You don’t have to be a psychiatrist to recognise a detrimental narrative. Nevertheless, I believed this narrative wholeheartedly and paid the highest price: my time, energy and life force. I was lost at sea.

So lost that survival became an option, not a necessity.

What could save me now?

As a last resort, I decided to stop ignoring myself. I pulled my head from the sand and paid attention to what women had been talking about all this time. I confronted the difficult reality that I didn’t fit into the box made for me. What “woman” means to our society became horrifically clear and unsustainable to wear under my skin. To save my sanity and escape from the prison of a ditsy, absent-minded pseudo-woman I had to ask:

What does being a woman mean to me? 

Being a woman is not a sentence to be served. It is not obedience, sweetness, passivity, or waiting my turn. To me, “woman” means beauty, confidence, empathy, power and agency. Being a woman means having the capacity to achieve greatness, love deeply, and create immeasurably.

It’s terrifying to listen to myself and embrace my identity as a woman. Refusing to be ignored means I need to speak. For too long, speaking wasn’t an option. Speaking means standing up for myself, ruffling feathers, and cracking the bubbly facade required for likeability. Many concluded that speaking would make it difficult for me to land another job. 
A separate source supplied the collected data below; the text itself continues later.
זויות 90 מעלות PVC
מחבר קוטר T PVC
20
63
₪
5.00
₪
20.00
But I don’t want a job that won’t hire me because I am not sweet, nice, or quiet and because I do as I’m told. I don’t deserve to be ignored. No one does. 

Maria Sakkari became the number one female tennis player in 2023. In the following interview, she was asked: “What do you say to the haters?”, she replied:

“It’s not very ladylike, but I say fuck them. I don’t give a fuck.”
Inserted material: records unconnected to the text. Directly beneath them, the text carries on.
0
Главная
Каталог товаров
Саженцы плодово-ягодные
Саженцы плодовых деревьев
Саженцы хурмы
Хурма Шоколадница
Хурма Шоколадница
This is the energy so many women have lost along the way, including myself. I am not ladylike. I am a woman. To be a woman is to honour femininity. To honour the strong intuitions that free us from the cold logic and reason we’ve come to embrace as “better”. Even when those intuitions show you truths that seem impossible to face, you can face them.

Because a woman is beautiful, brave and powerful. What does being a woman mean to you?